My favourite customer experience metaphor ever: The Oxpecker and the Rhino
In my last book, The Offer You Can’t Refuse, I described how companies ought to invest in three different axes – on top of offering a great product or service, obviously, which is a given – in order to be able to react in an appropriate manner to the new generation of customer expectations:
- Ultimate Convenience: this is the use of new technology in a smart way in order to make interfaces ever more automated, so that the customer needs to make no effort to do business with your company. This leads to the perfect transactional relationship.
- Partner in Life: this is not about your customer journey, but about the life journey of your customer. Which aspects in the lives of your customers create negative or positive energy? What things cost them too much effort? If you can provide answers to these questions, you can optimise your emotional relationship with your customers.
- Save the World: this is about companies taking their responsibility to do good for society as a whole. Every company has strengths that it can use to create a societal added value. Search for concrete solutions and contributions that will allow your company to make a truly tangible impact.
Today, I want to focus on that Partner in Life part. My customers and listeners are always very curious about that, about how they can help their customers achieve their hopes and dreams. And I love to give them examples of companies who excelled at becoming a Partner in Life. Like Spotify that helped its customers share their musical passion, Samsung’s smart fridge that becomes a partner in setting the family diet or insurer Centraal Beheer and their Handyman app.
But I think that perhaps my favourite way ever to explain the Partner in Life concept is through the metaphor of the amazing symbiosis of the rhino and the oxpecker. Rhinos are very literally a force of nature. When a lion bumps into one, it probably thinks something along the lines of “Oh no, we’re not going to do that. Let’s just look from some zebras or something.” Lions, and other predators are too smart to attack a healthy rhinoceros, unless it’s maybe an old or injured one.
But because rhinos have very few natural enemies, they did not get all the premium safety features. For instance, they do not have the best eyesight, nor do they have the best smelling capabilities. And unfortunately, because of that, a rhino is an easy victim for poachers.

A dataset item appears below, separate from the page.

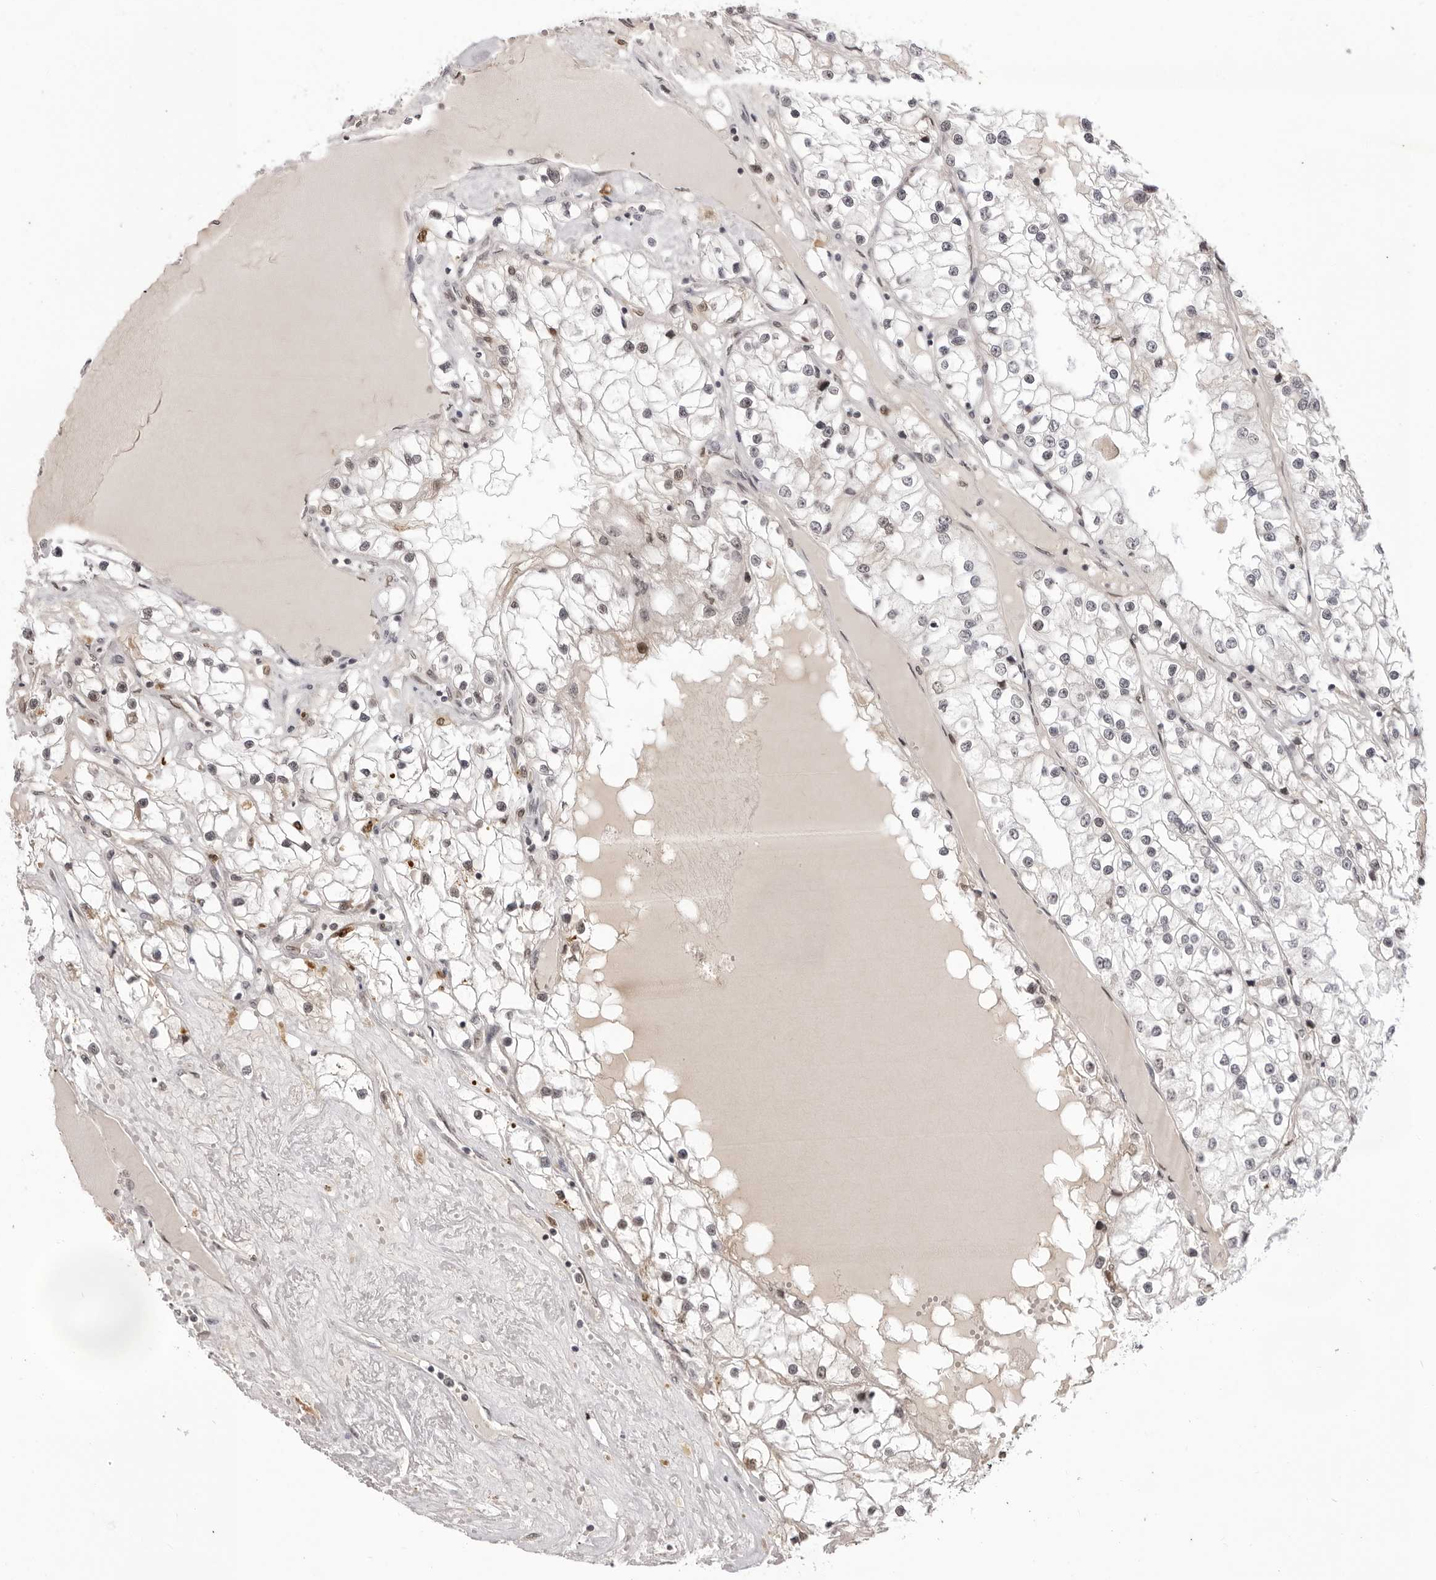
{"staining": {"intensity": "weak", "quantity": "<25%", "location": "nuclear"}, "tissue": "renal cancer", "cell_type": "Tumor cells", "image_type": "cancer", "snomed": [{"axis": "morphology", "description": "Adenocarcinoma, NOS"}, {"axis": "topography", "description": "Kidney"}], "caption": "Renal cancer (adenocarcinoma) was stained to show a protein in brown. There is no significant expression in tumor cells.", "gene": "SRGAP2", "patient": {"sex": "male", "age": 68}}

But the rhino also has a partner in life: the oxpecker. At first sight, these are pretty boring looking birds (except for their colorful beaks) that have the habit of perching on large mammals like cattle, zebras, impalas, hippopotamuses, giraffes, and of course … rhinoceroses. They eat ticks, small insects, larvae, and other parasites from their hosts. But the best part is that they also function as an alarm system: having great eyesight, they can spot humans from a pretty big distance. And when they see them, they make a certain type of sound, alarming rhinos to the fact that the humans are coming, allowing them to run away in time.

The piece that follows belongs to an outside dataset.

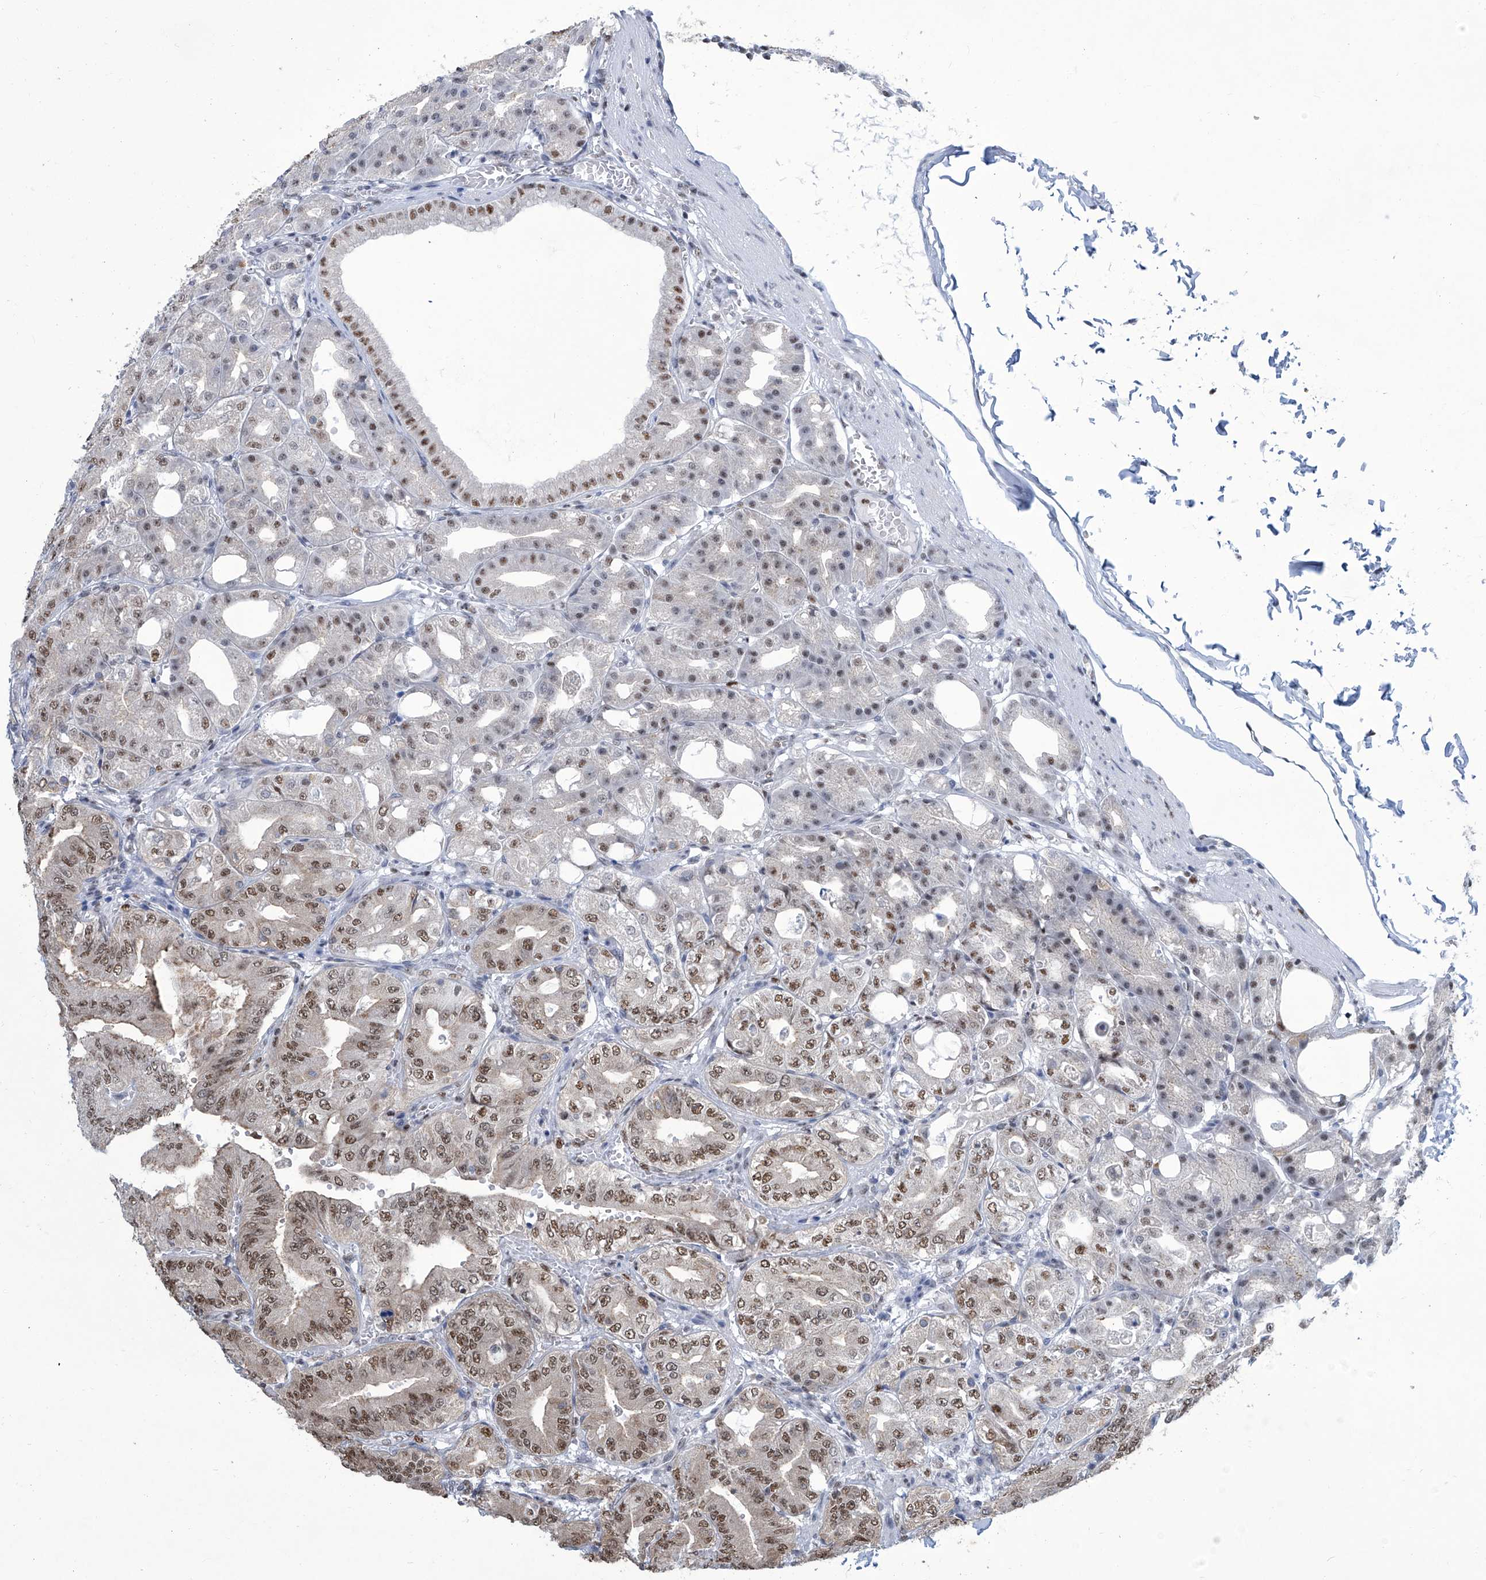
{"staining": {"intensity": "moderate", "quantity": ">75%", "location": "nuclear"}, "tissue": "stomach", "cell_type": "Glandular cells", "image_type": "normal", "snomed": [{"axis": "morphology", "description": "Normal tissue, NOS"}, {"axis": "topography", "description": "Stomach, lower"}], "caption": "Stomach stained with a brown dye displays moderate nuclear positive expression in about >75% of glandular cells.", "gene": "SREBF2", "patient": {"sex": "male", "age": 71}}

The oxpecker on the back of the rhino is the absolute perfect metaphor for my Partner in Life concept. That’s exactly what your customer expects from you as a life partner: that you’re always around and that you bring value at the exact right moment, but without being intrusive.
So four things:
- Be always around
- But do NOT be intrusive
- Bring value
- At the right moment
And you have to take into account all four of these. Because you’re at risk of being perceived as annoying and intrusive if you are only around all the time. That’s a very dangerous strategy. I used to compare that to the fly on the back of the cow, which are indeed always around in the summer, but also don’t bring any value whatsoever and are very intrusive. But, lately, I’ve been thinking I might perhaps use an even more radical metaphor, that of parasitism versus the symbiosis-like relationship of the rhino and the oxpecker. The latter relationship is mutually beneficial, while parasites are known to only take and not give back. They extract value rather than provide it.
A perfect example would be the mistletoe – which we all know from the Christmas tradition – and its host, the tree. Mistletoes derive their water and nutrients from their host and don’t actually bring anything useful to the table. They rarely truly harm their trees (wouldn’t be smart to bite the hand that feeds you), but they do not help them either. And when you think about it, that is the relationship that still too many companies have with their customers: a purely transactional relationship, where (almost) all the value is for company, rather than for the customer. Of course, the customer gets a product or a service in exchange for money, but that’s just a given. The company gets so much more value out of the relationship.
So if you want to be successful in CX, make sure that you bring more value to the table. Don’t extract, but generate value. Don’t just give something in return for money. Be a real partner in life. Be an oxpecker. And do that in an unobtrusive way.